"I'm not."
I linked my arm in his, and tried to find out what was upsetting him.
"You've been having some senseless, needless quarrel with her...." I hazarded.
"How can two people quarrel when they've not a single point in common? Our lives are on parallel lines, continue them indefinitely and they'll never meet. Therefore—it's a mistake to bring the parallels so close together that one can see the other."
For a moment I wondered whether he had put his fortune to the test and received a rebuff.
"Does Sylvia think your lives are on parallel lines?" I asked.
"What experience or imagination do you think a girl like that's got? It never occurs to them that everybody's not turned out of the same machine as themselves, with the same ideas, beliefs, upbringing, position, means. D'you suppose Sylvia appreciates that she spends more money on dress in six months than I earn in a year? Can she imagine that I hate and despise all the little conventions that she wouldn't transgress for all the wealth of the Indies? The doctrines she's learnt from her mother, the doctrines she'll want to teach her children—can she imagine that I regard them as so much witchcraft that I wouldn't imperil my soul by asking any sane child to believe? I'm an infidel, a penniless, unconventional Bohemian, and she—well, you know the atmosphere of Brandon Court. What's the good of our going on meeting?"

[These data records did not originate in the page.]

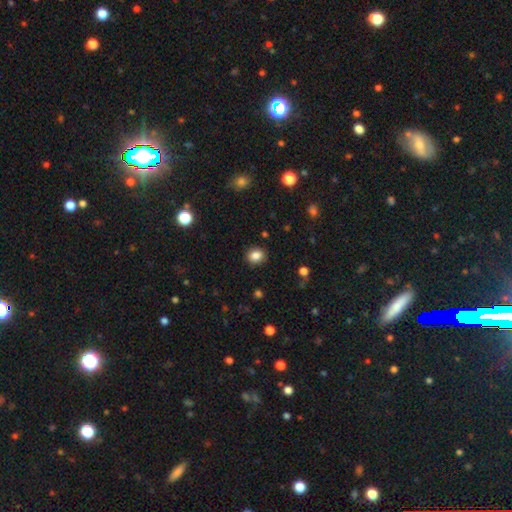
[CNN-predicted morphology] Q: Smooth or featured?
A: smooth (85%); runner-up: star or artifact (10%)
Q: How rounded?
A: round (67%); runner-up: in between (32%)
Q: Merging?
A: none (89%); runner-up: minor disturbance (8%)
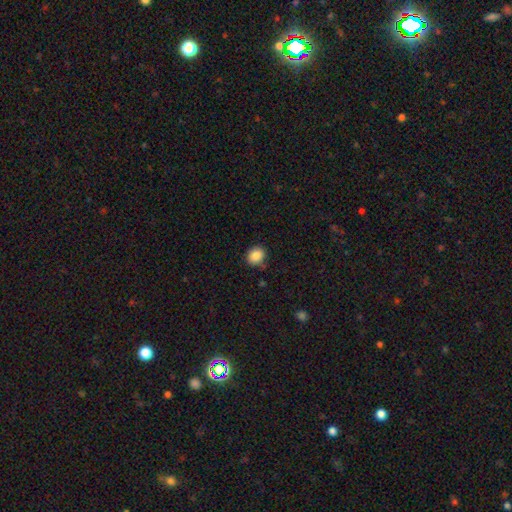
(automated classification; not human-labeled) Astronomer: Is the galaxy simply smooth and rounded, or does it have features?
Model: smooth — 86%.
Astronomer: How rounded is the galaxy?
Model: round — 62% (runner-up: in between, 37%).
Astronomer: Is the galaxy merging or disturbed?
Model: none — 83%.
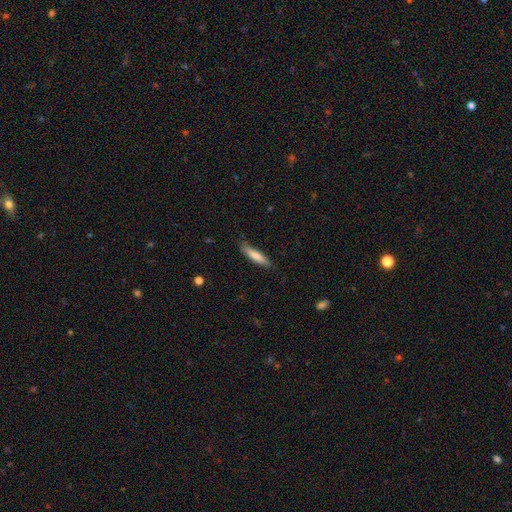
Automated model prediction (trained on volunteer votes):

"Nigel is neither infidel, unconventional, nor Bohemian," I said. "Moreover, he stands on the threshold of a big career...."
"I daresay," said the Seraph as I paused.
"Nigel was not invited. Gartside may be an infidel if he ever troubles to think of such things; he is certainly not penniless or Bohemian. He is a large-framed, large-hearted hero, with every worldly advantage a girl could desire. Gartside was not invited. No more were the others. You were."